Adzkiya yang melihat kedatangan Abi dan kedua adiknya langsung berjalan menuju meja makan, tatapannya enggan melihat bola mata lelaki paruh baya di hadapannya itu. Ingin sekali dia mengutarakan langsung keputusannya, tapi apalah daya wajah Abi pagi ini terlihat lebih sangar dari sebelumnya. Ya allah ampuni Adzkiya yang sudah tidak sopan dengan ucapannya.

"Ngapain kalian berdua masih berdiri, duduk!" perintah Abi pada kedua putrinya yang masih saja berdiri, Adiva dan Alya langsung duduk di posisi masing-masing.

Ummi menuangkan makanan di piring Abi lalu duduk disebelahnya, hanya suara dentingan sendok dan piring yang memenuhi ruang makan.
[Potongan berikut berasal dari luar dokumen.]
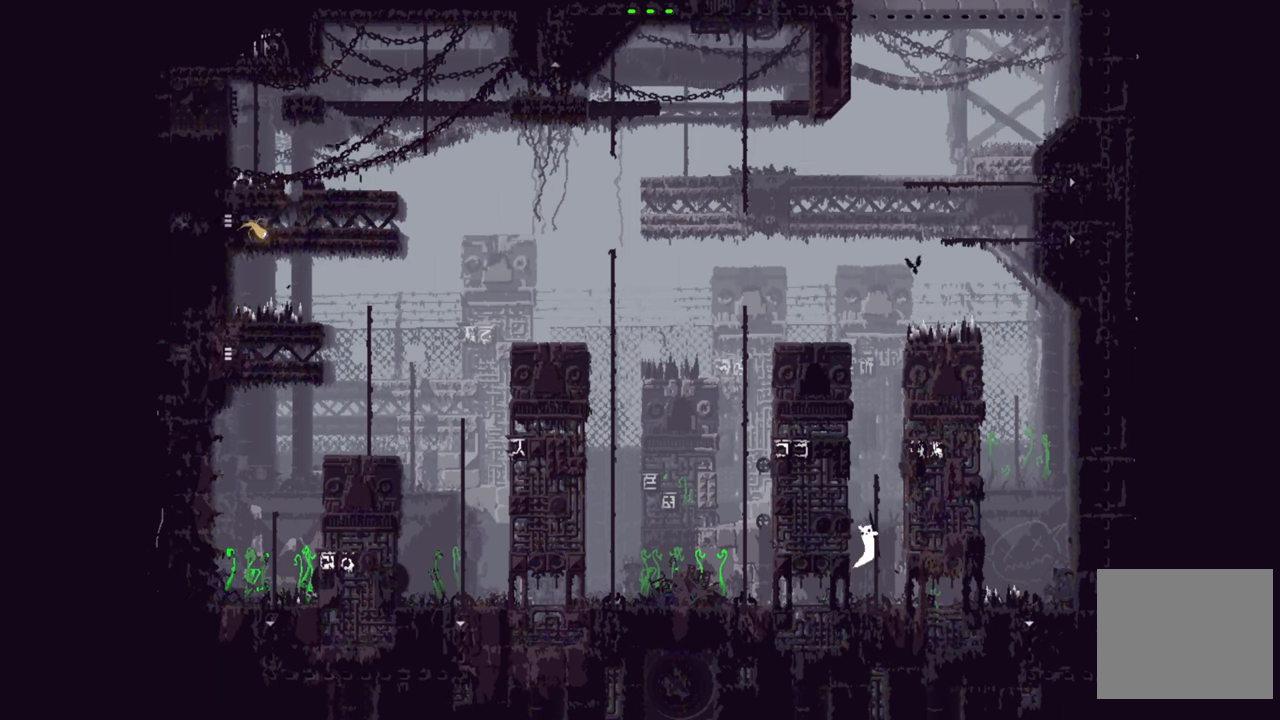
{"buttons": [], "left_stick": "center", "right_stick": "center", "events": [[283, "left_stick", "center"]]}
Adzkiya yang sudah lebih dulu menghabiskan dua tumpuk roti dan tidak lupa susu coklat kesukaannya, pagi ini dirinya sangat tidak berselera untuk memakan nasi. Ummi menatap wajah Adzkiya yang ingin membuka suara.

"Abi," ucapnya dengan lirih.

"Abi sudah tau apa yang ingin kamu sampaikan, perjodohan kamu dengan putra dari Om Edgar akan segera dilaksanakan. Tanpa menunggu persetujuan kamu, perjodohan ini akan tetap sesuai dengan keinginan Abi!"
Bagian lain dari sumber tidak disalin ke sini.